Baynell had changed, changed immeasurably, since she had last seen him. Always quiet and sedate, his gravity had intensified to sternness, his dignified composure to a cold, impenetrable reserve, his attentive interest to a sort of wary vigilance, all giving token of the effect wrought in his mental and moral endowment by the knowledge of the suspicions entertained concerning his actions, and the charges that were being formulated against him.

In one sense these had already slain him. His individuality was gone. He would be no more what once he was. His pride, so strong, so vivid, as essential an element of his being as his breath, as his soul, had been done to death. It had been a noble endowment, despite its exactions, and maintained high standards and sought finer issues. It had died with the woe of a thousand deaths, that calumny should touch his name; that accusation could ever find a foothold in his life; that treachery should come to investigation in his deeds.
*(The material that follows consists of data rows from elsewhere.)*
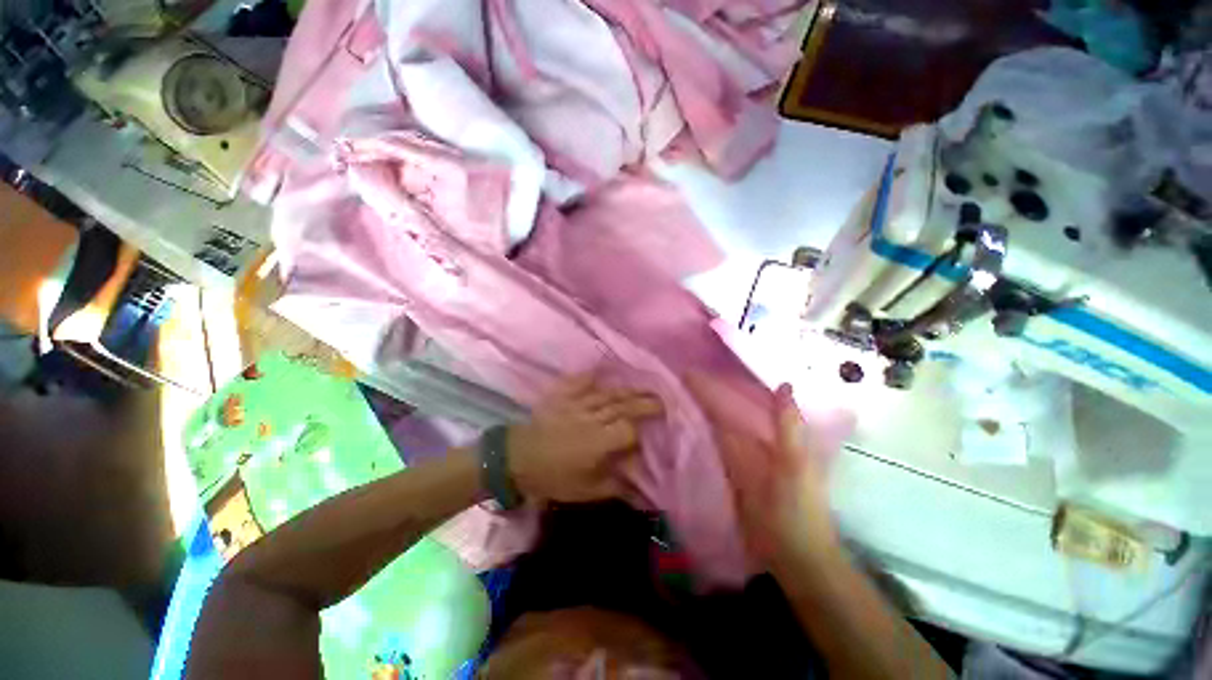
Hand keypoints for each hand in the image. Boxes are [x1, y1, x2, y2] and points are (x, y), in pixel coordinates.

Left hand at [507, 373, 662, 502]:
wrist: (516, 459)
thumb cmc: (551, 477)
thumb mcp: (585, 491)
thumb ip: (615, 487)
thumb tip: (640, 487)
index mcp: (597, 442)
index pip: (628, 429)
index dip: (640, 430)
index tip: (651, 432)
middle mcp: (590, 417)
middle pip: (622, 405)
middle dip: (644, 402)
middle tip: (662, 398)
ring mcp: (575, 403)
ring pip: (607, 393)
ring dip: (626, 390)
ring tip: (643, 386)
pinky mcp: (561, 396)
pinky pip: (578, 382)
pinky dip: (590, 376)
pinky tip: (601, 370)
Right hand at [686, 376, 843, 568]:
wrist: (793, 556)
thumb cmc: (798, 507)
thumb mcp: (795, 463)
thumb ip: (788, 427)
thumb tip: (784, 383)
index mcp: (768, 435)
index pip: (737, 403)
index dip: (717, 387)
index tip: (689, 372)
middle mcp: (750, 443)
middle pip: (721, 414)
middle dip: (700, 398)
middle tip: (669, 382)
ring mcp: (735, 461)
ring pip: (712, 431)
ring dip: (693, 417)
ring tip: (666, 400)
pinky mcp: (726, 479)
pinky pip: (708, 453)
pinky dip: (694, 441)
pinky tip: (675, 431)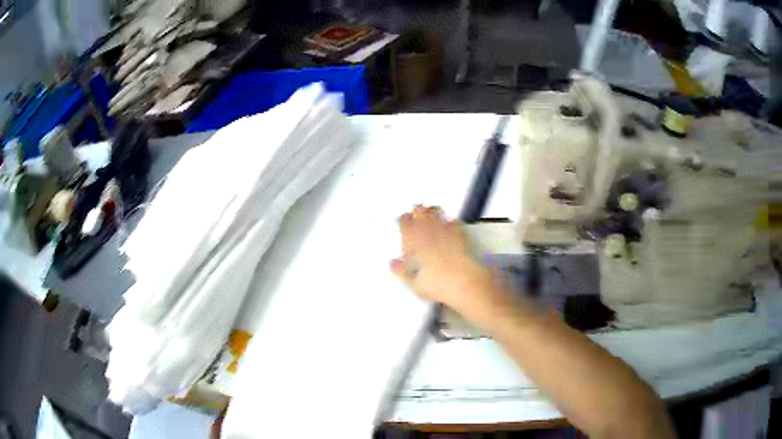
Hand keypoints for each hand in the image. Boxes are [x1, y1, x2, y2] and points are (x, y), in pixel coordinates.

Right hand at [390, 205, 493, 314]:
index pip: (404, 222)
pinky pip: (454, 221)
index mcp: (412, 240)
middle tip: (417, 212)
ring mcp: (445, 230)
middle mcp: (427, 231)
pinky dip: (451, 222)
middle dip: (418, 211)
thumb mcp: (413, 283)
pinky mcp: (461, 233)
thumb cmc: (434, 283)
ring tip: (432, 213)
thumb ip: (401, 271)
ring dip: (433, 212)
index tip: (403, 222)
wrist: (462, 281)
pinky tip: (451, 224)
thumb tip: (392, 263)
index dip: (403, 220)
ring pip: (436, 213)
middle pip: (420, 212)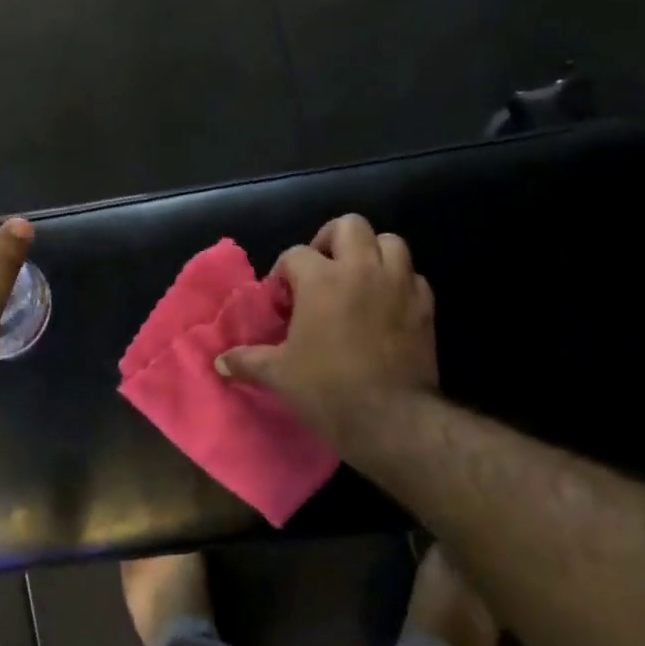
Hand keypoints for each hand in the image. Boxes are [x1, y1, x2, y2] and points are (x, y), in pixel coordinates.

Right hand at [216, 214, 436, 450]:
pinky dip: (398, 282)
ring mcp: (399, 285)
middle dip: (331, 241)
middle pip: (350, 226)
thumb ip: (246, 361)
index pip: (295, 255)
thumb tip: (219, 362)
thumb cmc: (327, 390)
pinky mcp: (425, 307)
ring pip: (389, 242)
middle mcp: (362, 270)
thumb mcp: (277, 375)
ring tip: (356, 280)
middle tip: (320, 271)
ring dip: (371, 254)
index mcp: (322, 279)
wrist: (392, 419)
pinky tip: (384, 306)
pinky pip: (412, 277)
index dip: (283, 274)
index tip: (281, 302)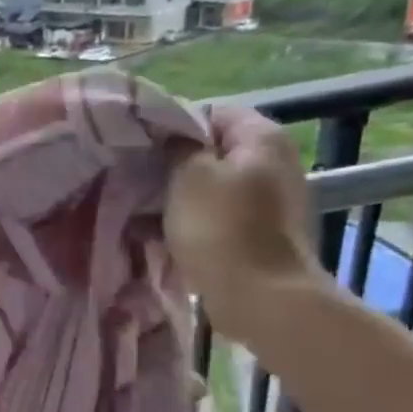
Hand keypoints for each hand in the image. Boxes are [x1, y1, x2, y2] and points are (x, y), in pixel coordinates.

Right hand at [164, 105, 319, 340]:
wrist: (261, 298)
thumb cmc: (222, 228)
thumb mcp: (188, 176)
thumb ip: (178, 147)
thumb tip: (173, 139)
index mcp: (262, 138)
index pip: (210, 113)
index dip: (172, 127)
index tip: (142, 149)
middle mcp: (274, 162)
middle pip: (213, 152)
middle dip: (174, 165)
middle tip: (137, 179)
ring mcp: (271, 202)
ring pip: (213, 187)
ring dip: (180, 198)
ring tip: (143, 210)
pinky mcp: (262, 235)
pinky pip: (219, 217)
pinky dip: (193, 223)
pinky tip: (162, 236)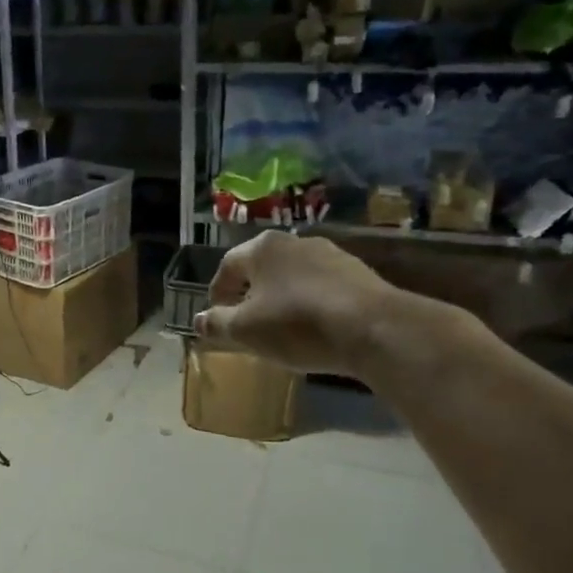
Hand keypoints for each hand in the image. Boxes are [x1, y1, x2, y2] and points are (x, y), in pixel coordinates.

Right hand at [195, 231, 398, 376]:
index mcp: (262, 248)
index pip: (226, 266)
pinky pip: (321, 287)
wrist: (375, 328)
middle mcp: (295, 241)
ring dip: (281, 299)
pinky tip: (315, 329)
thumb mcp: (246, 331)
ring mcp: (330, 254)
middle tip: (246, 324)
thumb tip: (198, 320)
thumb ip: (217, 324)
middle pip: (261, 268)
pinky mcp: (358, 273)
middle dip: (249, 295)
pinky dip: (310, 304)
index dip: (217, 294)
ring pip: (292, 277)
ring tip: (281, 329)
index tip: (216, 319)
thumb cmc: (298, 325)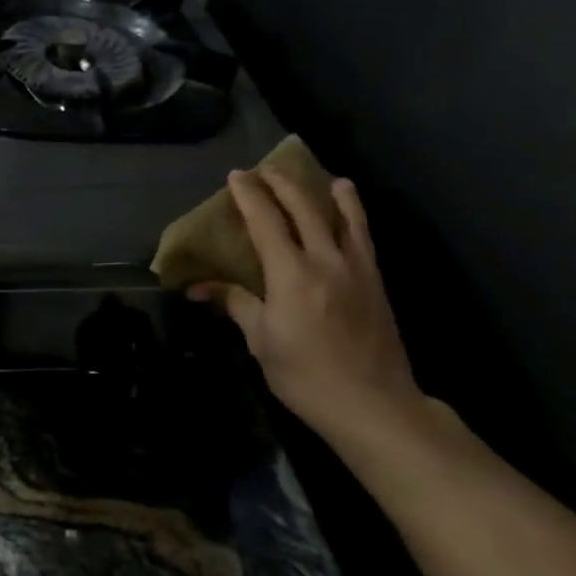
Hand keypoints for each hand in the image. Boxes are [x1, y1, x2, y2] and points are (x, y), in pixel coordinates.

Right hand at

She rather wondered at his calmness, the self-possession expressed in his manner, his face. He had himself well in hand. He was not nervous. His haggard pallor told what the sleepless hours of self-communing brought to him, yet he was strong enough to confront the future. He would give battle to the false charge, the lying circumstance, the implacable phalanxes of the probabilities. The truth was intrinsically worth fighting for, in any event, and even now his heart could swell with the conviction that the truth could only demonstrate the impeccancy of his official record.

He met her with that grave, conventional, inexpressive courtesy which had always characterized him, and it was a little difficult, in her unusual flutter and agitation, to find a suitable beginning.

She had seated herself in the library at the table where she had written the note, and she was mechanically trifling with an ivory paper-knife, the portfolio and paper still lying before her. He took a chair near at hand and waited, not seeking to inaugurate the conversation.